-- Opening Marker --

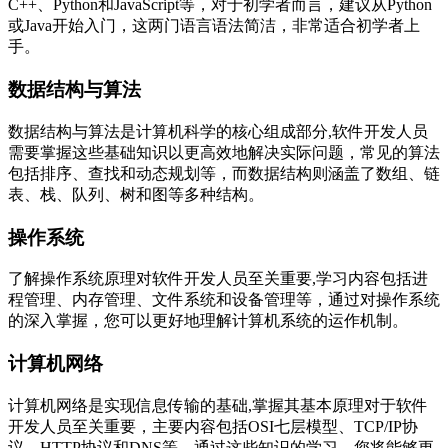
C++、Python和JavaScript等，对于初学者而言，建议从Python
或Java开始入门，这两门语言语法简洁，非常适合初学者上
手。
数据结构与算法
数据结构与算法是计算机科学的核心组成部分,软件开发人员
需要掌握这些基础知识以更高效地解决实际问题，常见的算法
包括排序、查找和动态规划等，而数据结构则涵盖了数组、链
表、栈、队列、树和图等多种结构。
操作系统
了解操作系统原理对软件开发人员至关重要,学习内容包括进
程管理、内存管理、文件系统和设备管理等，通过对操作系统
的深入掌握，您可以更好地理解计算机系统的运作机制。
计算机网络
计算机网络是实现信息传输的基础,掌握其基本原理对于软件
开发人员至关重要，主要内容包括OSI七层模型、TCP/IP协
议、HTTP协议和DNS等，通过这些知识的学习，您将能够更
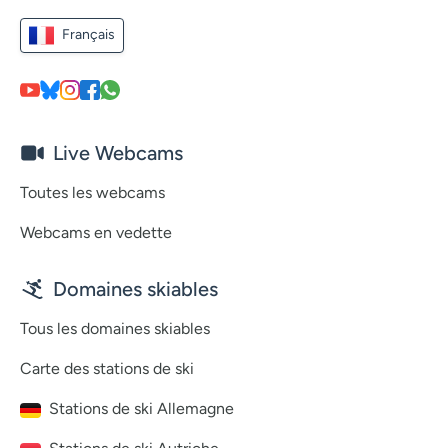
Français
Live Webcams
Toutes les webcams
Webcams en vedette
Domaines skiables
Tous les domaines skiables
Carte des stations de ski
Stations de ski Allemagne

-- Closing Marker --

In the records above, find the line that contains "的深入掌握，您可以更好地理解计算机系统的运作机制。". Print it and every later line exactly, omitting the pictures.

* [Result of this task]:
的深入掌握，您可以更好地理解计算机系统的运作机制。
计算机网络
计算机网络是实现信息传输的基础,掌握其基本原理对于软件
开发人员至关重要，主要内容包括OSI七层模型、TCP/IP协
议、HTTP协议和DNS等，通过这些知识的学习，您将能够更
Français
Live Webcams
Toutes les webcams
Webcams en vedette
Domaines skiables
Tous les domaines skiables
Carte des stations de ski
Stations de ski Allemagne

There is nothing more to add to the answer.